Records contained in a dataset ▸
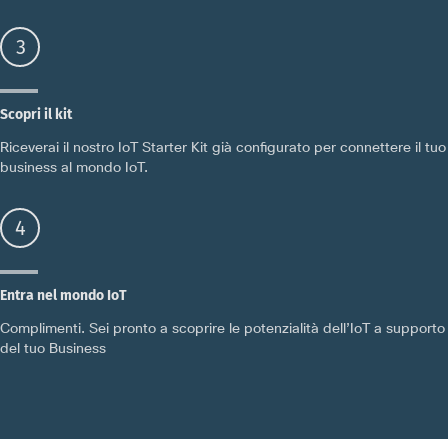
3
Scopri il kit
Riceverai il nostro IoT Starter Kit già configurato per connettere il tuo
business al mondo IoT.
4
Entra nel mondo IoT
Complimenti. Sei pronto a scoprire le potenzialità dell’IoT a supporto
del tuo Business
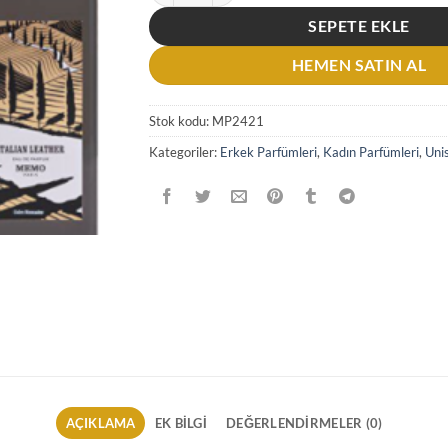
SEPETE EKLE
HEMEN SATIN AL
Stok kodu:
MP2421
Kategoriler:
Erkek Parfümleri
,
Kadın Parfümleri
,
Uni
AÇIKLAMA
EK BILGI
DEĞERLENDIRMELER (0)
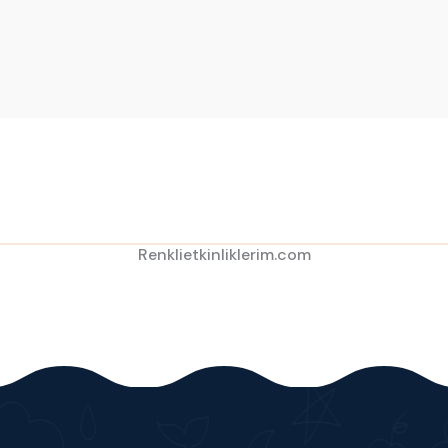
Renklietkinliklerim.com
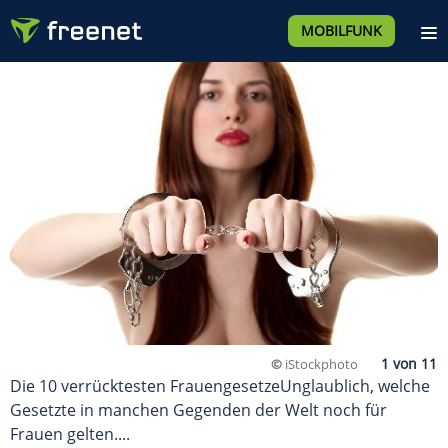
MOBILFUNK
©
iStockphoto
Die 10 verrücktesten FrauengesetzeUnglaublich, welche
Gesetzte in manchen Gegenden der Welt noch für
Frauen gelten....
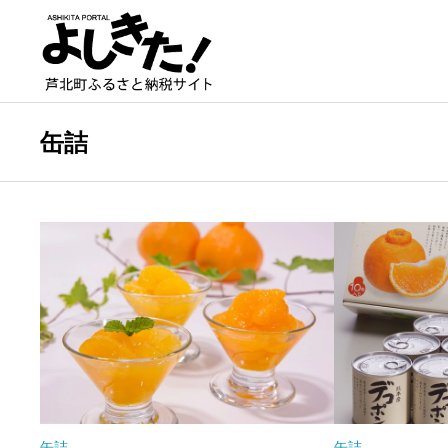
缶詰
缶詰
缶詰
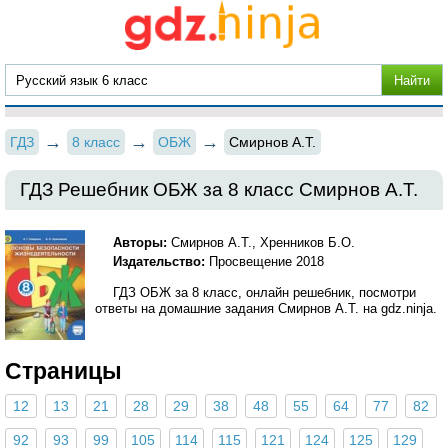
ГДЗ
8 класс
ОБЖ
Смирнов А.Т.
ГДЗ Решебник ОБЖ за 8 класс Смирнов А.Т.
Авторы:
Смирнов А.Т., Хренников Б.О.
Издательство:
Просвещение 2018
ГДЗ ОБЖ за 8 класс, онлайн решебник, посмотри
ответы на домашние задания Смирнов А.Т. на gdz.ninja.
Страницы
12
13
21
28
29
38
48
55
64
77
82
92
93
99
105
114
115
121
124
125
129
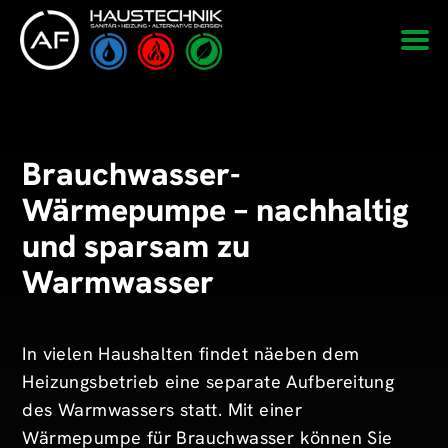
Brauchwasser-
Wärmepumpe – nachhaltig
und sparsam zu
Warmwasser
In vielen Haushalten findet näeben dem
Heizungsbetrieb eine separate Aufbereitung
des Warmwassers statt. Mit einer
Wärmepumpe für Brauchwasser können Sie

Your goal ▸ Repeat each line of the records exactly, dropping the pictures.

Solution to this problem ▸
3
Scopri il kit
Riceverai il nostro IoT Starter Kit già configurato per connettere il tuo
business al mondo IoT.
4
Entra nel mondo IoT
Complimenti. Sei pronto a scoprire le potenzialità dell’IoT a supporto
del tuo Business
SEPETE EKLE
HEMEN SATIN AL
Stok kodu:
MP2421
Kategoriler:
Erkek Parfümleri
,
Kadın Parfümleri
,
Uni
AÇIKLAMA
EK BILGI
DEĞERLENDIRMELER (0)
Renklietkinliklerim.com
MOBILFUNK
©
iStockphoto
Die 10 verrücktesten FrauengesetzeUnglaublich, welche
Gesetzte in manchen Gegenden der Welt noch für
Frauen gelten....
缶詰
缶詰
缶詰
ГДЗ
8 класс
ОБЖ
Смирнов А.Т.
ГДЗ Решебник ОБЖ за 8 класс Смирнов А.Т.
Авторы:
Смирнов А.Т., Хренников Б.О.
Издательство:
Просвещение 2018
ГДЗ ОБЖ за 8 класс, онлайн решебник, посмотри
ответы на домашние задания Смирнов А.Т. на gdz.ninja.
Страницы
12
13
21
28
29
38
48
55
64
77
82
92
93
99
105
114
115
121
124
125
129
Brauchwasser-
Wärmepumpe – nachhaltig
und sparsam zu
Warmwasser
In vielen Haushalten findet näeben dem
Heizungsbetrieb eine separate Aufbereitung
des Warmwassers statt. Mit einer
Wärmepumpe für Brauchwasser können Sie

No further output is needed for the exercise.